Y a pas longtemps, dans un de ces bloguinets ki font ma joie quand j’les ponds (comme j’suis pas trop bégueule, j’me contente de peu) je vous parlais de mon copain Julot, ancien fonctionnaire valesco ka pris sa r’traite du côté de Carouge. Ce matin, à la Queue-d’Arve, il est v’nu entonner avec moi le chant des groumeurs. Tout y est passé, de Mc Sornette à la môme Gousse-mais-jolie ka r’çu quarante mille balles pour sa déception, de la bonne-main offerte par Berne aux r’traités avec un petit détour par le Stade de G’nève et l’événement à pas rater : le match au sommet du fotteballe, Suisse-Lettonie.

Jusqu’à c’passage la conversation filait bon train, mais c’est à c’moment-là que l’ami Julot n’a pu s’empêcher de sortir l’une de ses citations qui vous trouent le popotin : « Les flics, ça a deux façons de s’bagnauder, ou ils roulent les mécaniques, ou ils pètent de trouille ! »

Ça paraissait tellement définitif et incongru que j’en suis resté comme deux ronds de Flamby quand il annonce qu’il s’ra pas candidat.
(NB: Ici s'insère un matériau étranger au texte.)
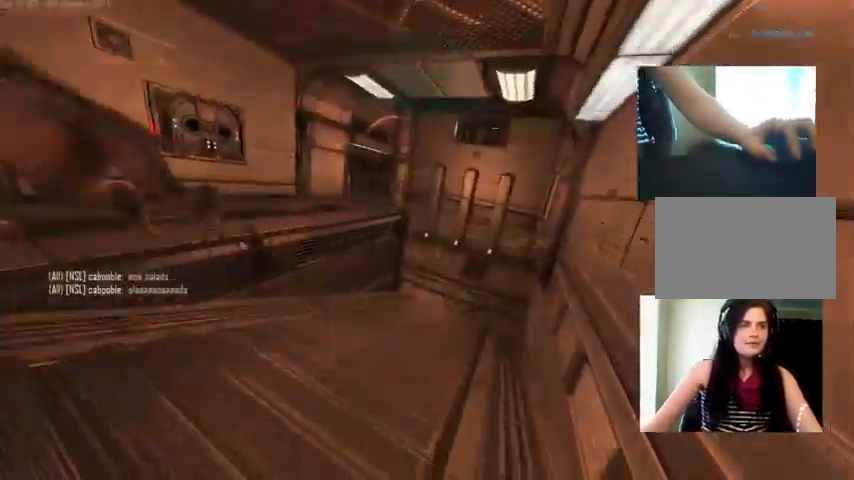
{"keys": ["c", "ctrl"], "mouse": [], "events": [[100, "a", "up"], [200, "mouse_left", "up"], [233, "c", "down"]]}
Tu parles de quoi ?

« Non, mais tu vis sur la cour ou quoi ? – T’as pas lu ? »

Et là, Julot s’est lancé dans une diatribe que même un litre de Fendant de Fully n’aurait pu interrompre. Y m’a d’abord raconté l’histoire du poulet bourré qu’aurait chouté une gosse de douze balais dans la rue principale des Haudères. Paraîtrait que la populace du coin, l’Eglise, et la commune lui garderaient toute confiance. Normal : la môme est G’nevoise et on s’demande bien c’quelle et ses parents foutaient en Valais durant les vacances.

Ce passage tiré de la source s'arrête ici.